It’s a busy world in St. Louis County politics, whether it’s some members of the County Council having an ongoing feud with the executive branch of the county, some veteran members opting out of re-election, or the upcoming County Executive race — 2018 is sure to have some surprises in store.
A taste of what’s to come
It’s not a secret that some members of the St. Louis County Council like Sam Page and Hazel Erby have had political clashes with County Executive Steve Stenger and in 2018, things aren’t seeming to simmer down between the political opponents.
Throughout 2017, there were numerous public altercations between Stenger and Page. Onlookers could see the two arguing about a proposed Creve Coeur Park ice rink, budget allocations, and Stenger protesting Page’s choice for St. Louis County Auditor in Mark Tucker.
So where do some of these St. Louis County officials stand now?
St. Louis County Executive Steve Stenger
Compared to last year, the County Executive has had a relatively quiet start to 2018. One of the biggest things that has happened thus far was his decision to reduce $500,000 in spending that the St. Louis County Council approved late last year.
Stenger stated it was unfair for the council to raise its own budget while it simultaneously cuts $31 million within the county.
“It really is a matter of fairness and I think that the council should be held at the same standard of the rest of county government,” Stenger said. “It was odd to see them cut across the board and then give themselves such an increase. They increased by three times as much as they cut.”
In addition to his ongoing battle with some members of the council, Stenger is up for re-election. As of now the race includes businessman Mark Mantovani, and Bill Ray, a real estate agent from University City.

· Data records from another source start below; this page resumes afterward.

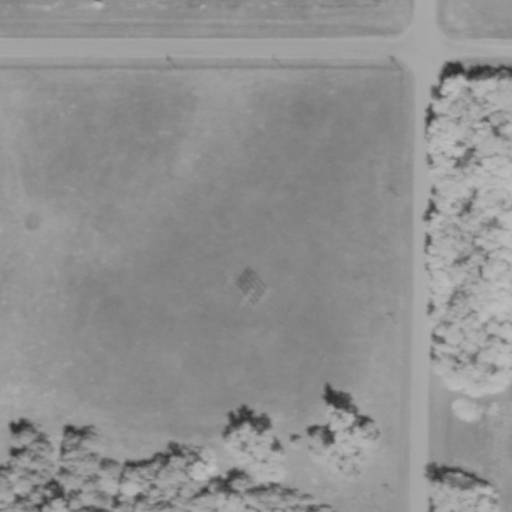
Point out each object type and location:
road: (255, 51)
road: (420, 256)
power tower: (258, 298)
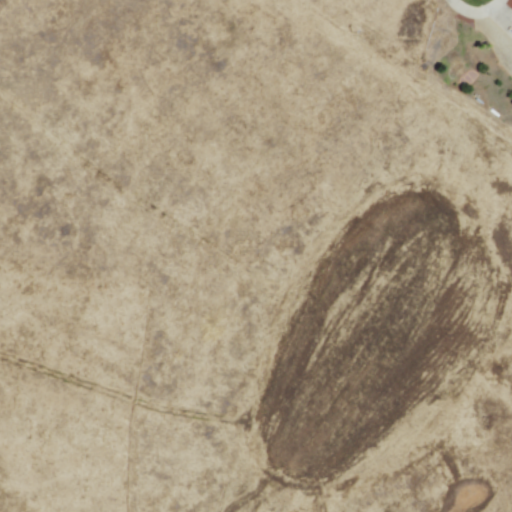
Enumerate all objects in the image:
road: (476, 13)
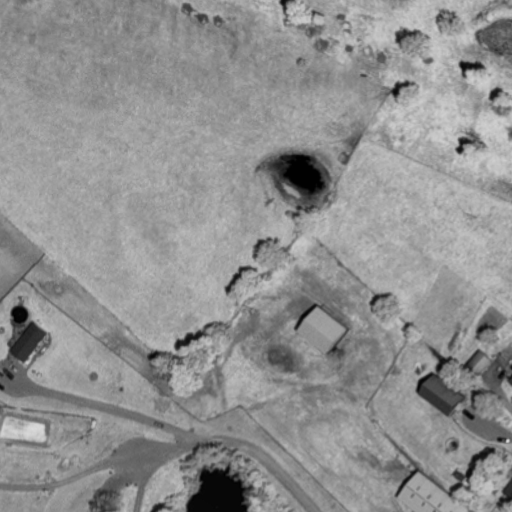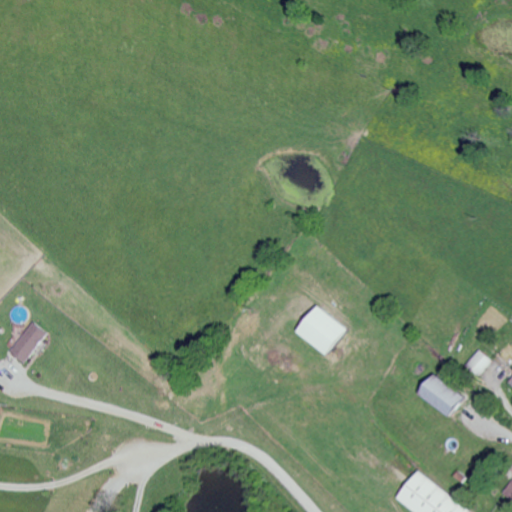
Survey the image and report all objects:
building: (326, 331)
building: (33, 343)
building: (482, 363)
building: (511, 383)
road: (500, 395)
building: (446, 396)
road: (102, 408)
road: (234, 443)
road: (67, 479)
road: (143, 485)
road: (120, 488)
building: (510, 494)
building: (432, 497)
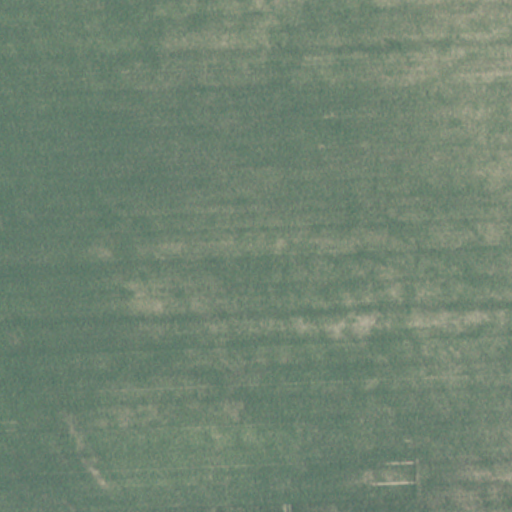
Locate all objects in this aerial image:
crop: (256, 256)
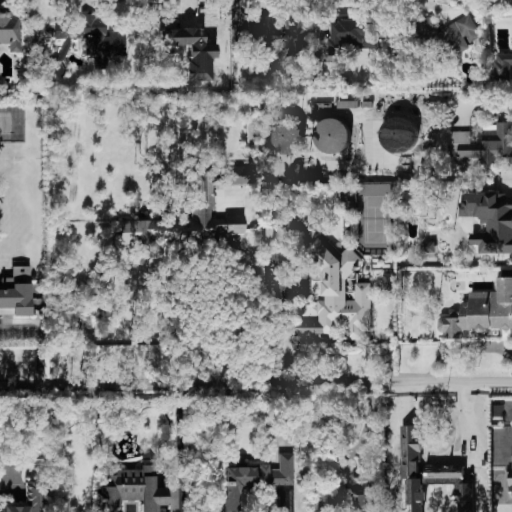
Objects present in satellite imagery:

Also rumored to be in the running is current St. Louis County Councilwoman Colleen Wasinger, who recently announced she would not be seeking reelection for her County Council seat.
Councilman Sam Page
One of Stenger’s staunchest critics, Councilman Sam Page has continued where he left off in 2017 with attacks on the County Executive, stating that Stenger has continued to threaten current council members and is continually defying the County Council from doing its job.

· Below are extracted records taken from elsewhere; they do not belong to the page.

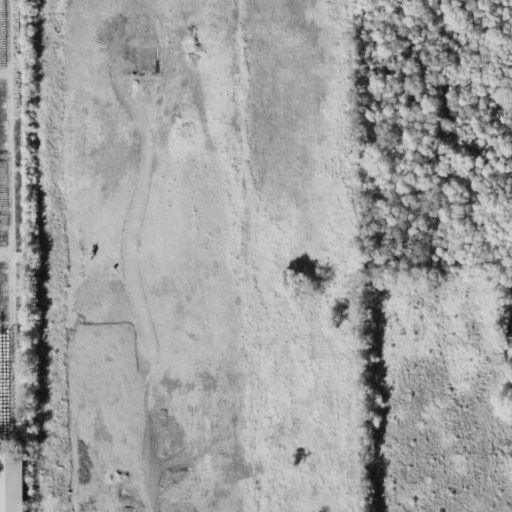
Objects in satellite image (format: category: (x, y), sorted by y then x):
road: (12, 69)
road: (14, 251)
building: (509, 333)
road: (145, 339)
road: (17, 435)
building: (11, 480)
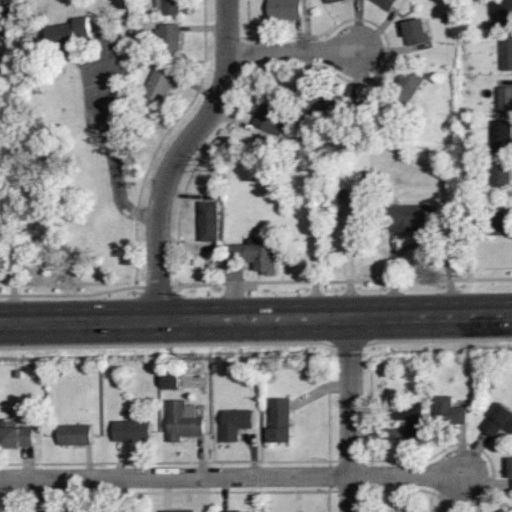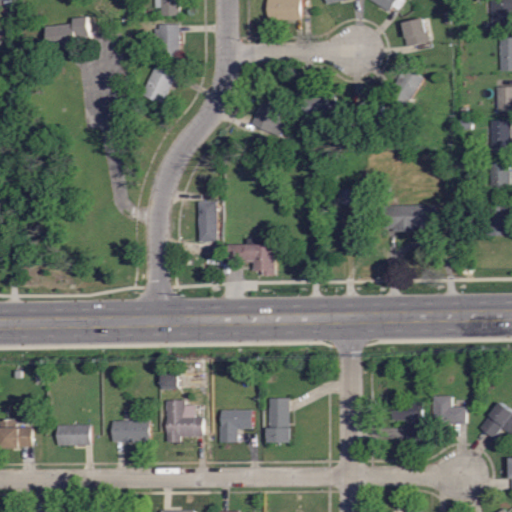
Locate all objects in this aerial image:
building: (334, 0)
building: (335, 1)
building: (391, 4)
building: (393, 4)
building: (172, 6)
building: (170, 7)
building: (285, 10)
building: (287, 10)
building: (464, 14)
building: (503, 14)
building: (502, 15)
building: (449, 17)
building: (1, 23)
building: (1, 24)
building: (73, 31)
building: (419, 32)
building: (417, 33)
building: (71, 34)
building: (173, 38)
building: (170, 40)
road: (296, 50)
building: (507, 53)
building: (507, 54)
building: (7, 60)
building: (416, 80)
building: (162, 83)
building: (162, 84)
building: (408, 86)
building: (506, 99)
building: (505, 100)
building: (321, 106)
building: (373, 110)
building: (467, 110)
building: (270, 117)
building: (271, 119)
building: (469, 124)
building: (0, 126)
building: (502, 133)
building: (502, 137)
building: (407, 141)
building: (290, 146)
road: (112, 153)
road: (176, 155)
building: (507, 177)
building: (501, 179)
building: (390, 189)
building: (351, 196)
building: (350, 198)
building: (412, 218)
building: (418, 218)
building: (499, 219)
building: (504, 220)
building: (211, 221)
building: (210, 222)
building: (257, 256)
building: (258, 256)
road: (255, 322)
building: (173, 382)
building: (449, 411)
building: (452, 411)
road: (349, 416)
building: (412, 417)
building: (280, 419)
building: (417, 419)
building: (500, 419)
building: (181, 420)
building: (283, 420)
building: (500, 420)
building: (185, 422)
building: (236, 422)
building: (238, 424)
building: (132, 429)
building: (134, 431)
building: (74, 433)
building: (14, 434)
building: (77, 435)
building: (18, 437)
road: (231, 475)
building: (178, 510)
building: (231, 510)
building: (504, 510)
building: (181, 511)
building: (226, 511)
building: (417, 511)
building: (505, 511)
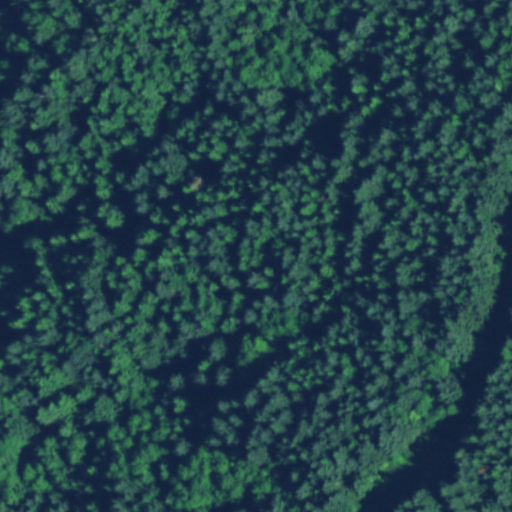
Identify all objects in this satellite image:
road: (470, 424)
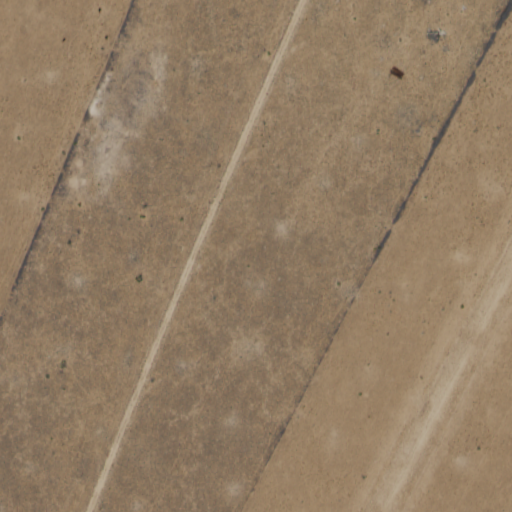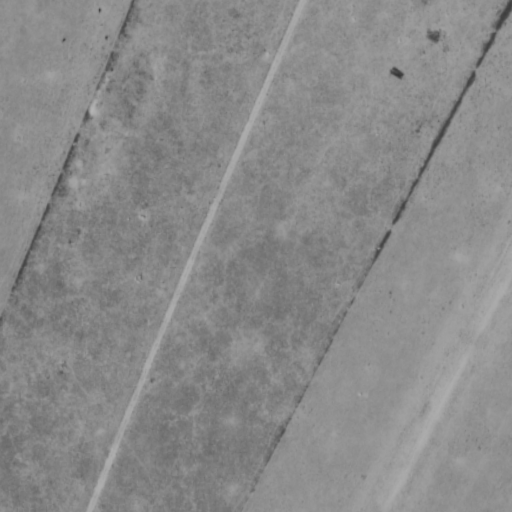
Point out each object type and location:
road: (206, 256)
airport runway: (448, 392)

In a recent letter obtained by KMOX, Page accused Stenger with attempting to oust Councilman Ernie Trakas from his position, issuing budgetary diversions to slice the council’s funding, and ending support for projects that he originally agreed on with certain council members once they voted to make cuts to his 2018 budget spending plan.
“This year, we will be seeking far-reaching systemic reforms to improve accountability and transparency in county government.” Page’s letter said. “We want to correct the system so that it is fully accountable to the taxpayers and residents of St. Louis County — and not a playground for your petty politics.”

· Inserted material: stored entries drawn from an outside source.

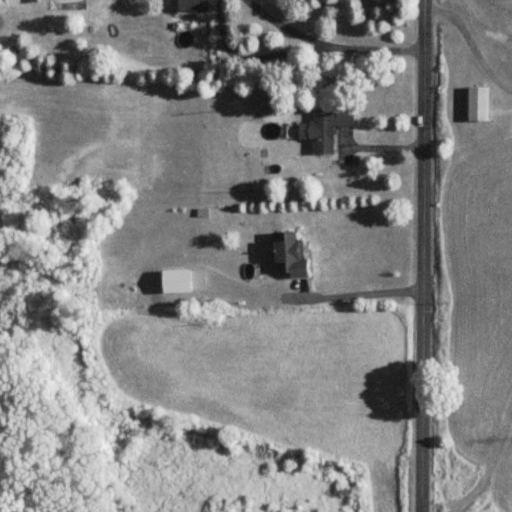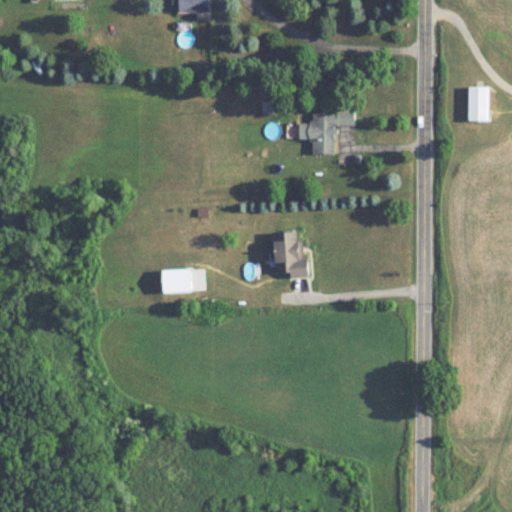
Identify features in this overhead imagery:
road: (249, 0)
building: (195, 6)
building: (195, 6)
road: (479, 40)
building: (480, 105)
building: (481, 105)
building: (328, 130)
building: (329, 130)
building: (290, 255)
building: (291, 255)
road: (421, 256)
road: (365, 286)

Councilwoman Colleen Wasinger
Early in January, Councilwoman Wasinger announced that she wouldn’t be seeking a fourth term representing the 3rd District of the County Council.
Wasinger, a Republican who represents the county’s 3rd district, has held the position since 2007 and stated to the St. Louis Post-Dispatch, that she wants to give another person the chance at the seat and that she wants to seek out other opportunities and ways for her to serve.
Wasinger said she was excited to see what the future holds, and is leaving plenty of options open, including running for the county executive position later this year.
“When one door closes another one opens and I’m certainly considering different options,” she said. “People have been mentioning a number of different avenues, whether it’s returning to the private sector or non-profit, or even continuing in public service through the county executive’s race. I’ve received a lot of comments, calls, and inquiries about that lately.”
Councilman Mark Harder
Councilman Mark Harder has also been busy in 2018. Just recently, the councilman had legislation that would move the County Council’s starting time from 6:00 p.m. to 6:30 p.m.
Although it might seem minor, the time change, according to Harder would allow more St. Louis County residents to address their issues to the County Council.
In previous years, the councilman has introduced the legislation but was ultimately voted against but during its final passage stage on Jan. 23, it passed easily with a 7-0 vote.
“This is a bill that I brought up last year and thought I would bring it up in the new year,” Harder said. “We’ve had a number of constituents that have come to the meeting asking for a later meeting time. I think that would more time for people from the greater distances to get here on time, and park and be able to register to speak.”